About the job
About ALSO.
At ALSO, we are revolutionizing electric mobility. Originally part of Rivian, our dedicated team of innovators is committed to designing and developing cutting-edge, vertically integrated electric vehicles (EVs) that address the mobility challenges of today and tomorrow. Our mission is to inspire communities to choose ALSO by offering vehicles that are not only affordable and enjoyable but also significantly more efficient—10 to 50 times more than traditional vehicles.
We are seeking a Senior Site Reliability Engineer to join our team. In this pivotal role, you will be responsible for architecting and maintaining scalable, cloud-native systems that support vehicle telemetry, fleet management, and data analytics.

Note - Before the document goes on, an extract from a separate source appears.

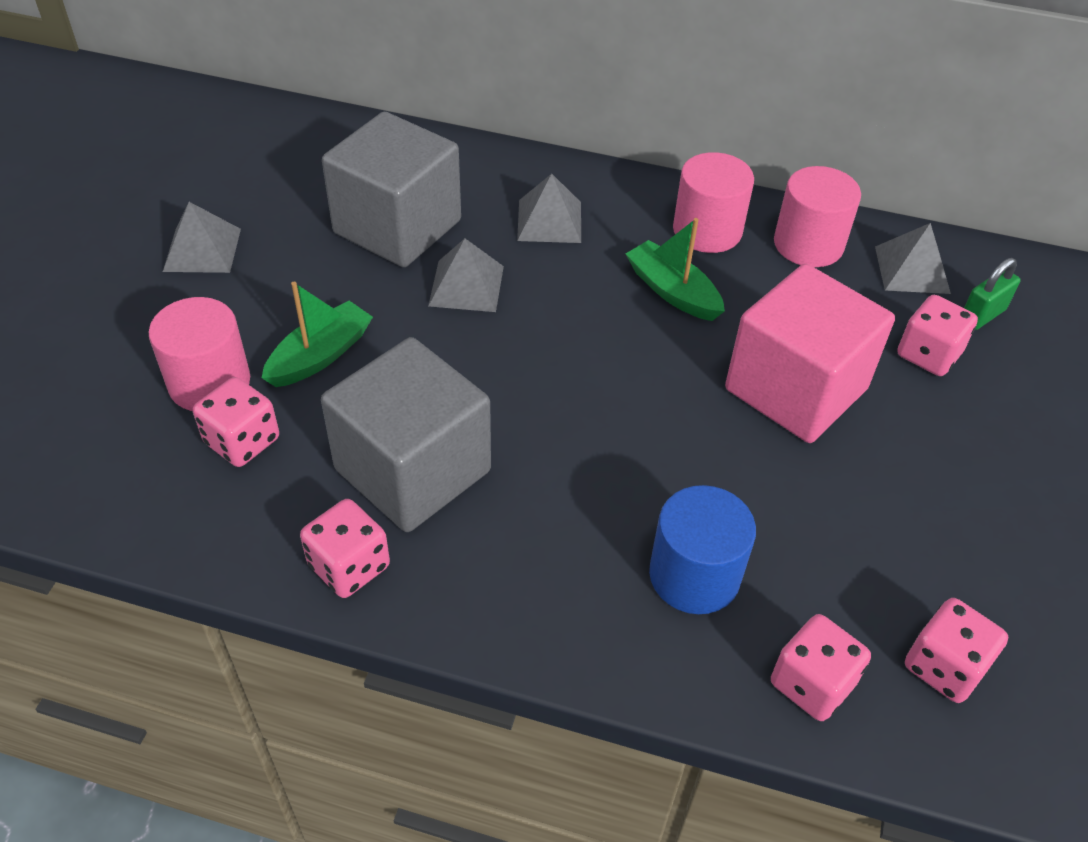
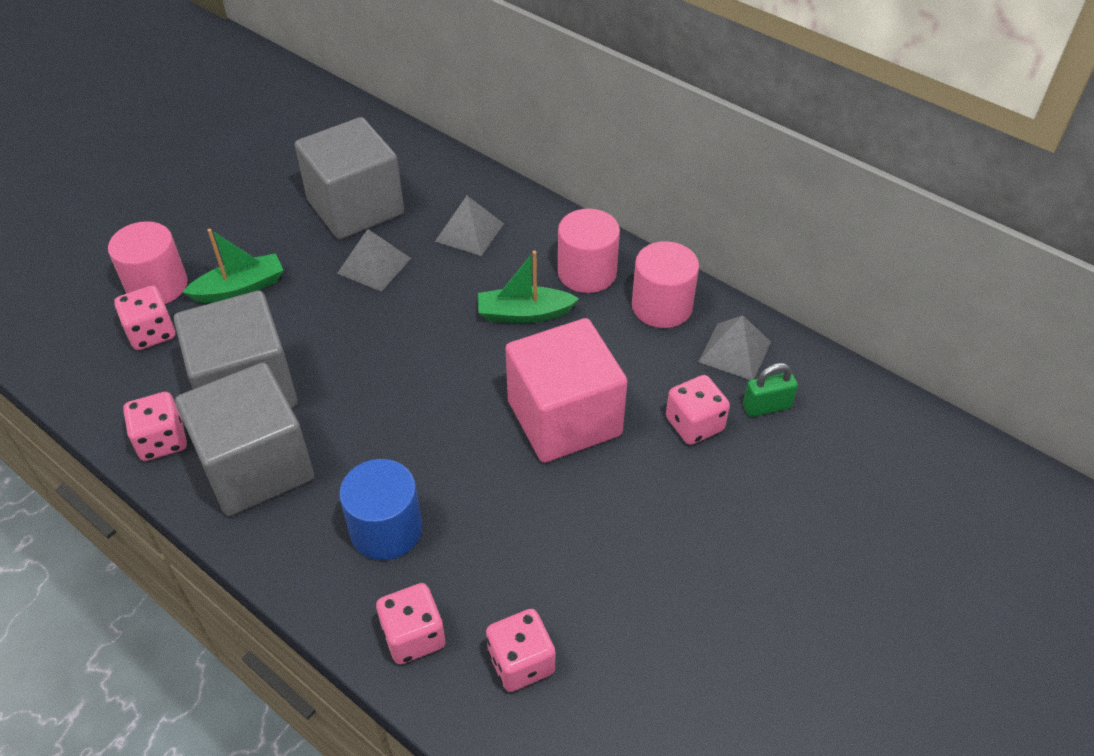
camera: 25 degrees right, 0 degrees up
grey pyramid [163,202,241,273] -> none
green boat [626,218,725,321] -> green boat turned 75 degrees counterclockwise [478,251,579,323]
none -> grey cube [175,362,314,516]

The ideal candidate will possess profound knowledge in distributed systems, Kubernetes, AWS infrastructure, and data pipelines with a strong emphasis on reliability and operational excellence.
Key Responsibilities:
Operationalize microservices platforms utilizing Kubernetes (EKS) and AWS ECS.
Enhance vehicle telemetry data ingestion and optimize data pipelines leveraging streaming technologies (Kafka/Kinesis) for high-throughput, low-latency workloads.

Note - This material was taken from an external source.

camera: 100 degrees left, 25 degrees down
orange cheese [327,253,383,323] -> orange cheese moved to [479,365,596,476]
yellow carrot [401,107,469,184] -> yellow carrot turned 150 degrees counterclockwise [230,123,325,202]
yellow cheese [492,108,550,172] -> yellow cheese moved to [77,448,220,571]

Lead initiatives focused on reliability engineering, including the establishment of SLOs, SLIs, and incident response protocols.
Deploy advanced observability solutions using tools such as Datadog, Grafana, and comprehensive logging pipelines.
Design and maintain API Gateway-based service architectures.
Manage on-call rotations and incident response frameworks using PagerDuty.
Automate infrastructure provisioning employing Terraform and CI/CD tools (ArgoCD, Concourse).
Advance system resilience, failover strategies, and multi-region reliability.
Collaborate with product and platform teams to enhance vehicle lifecycle management and cohort analytics.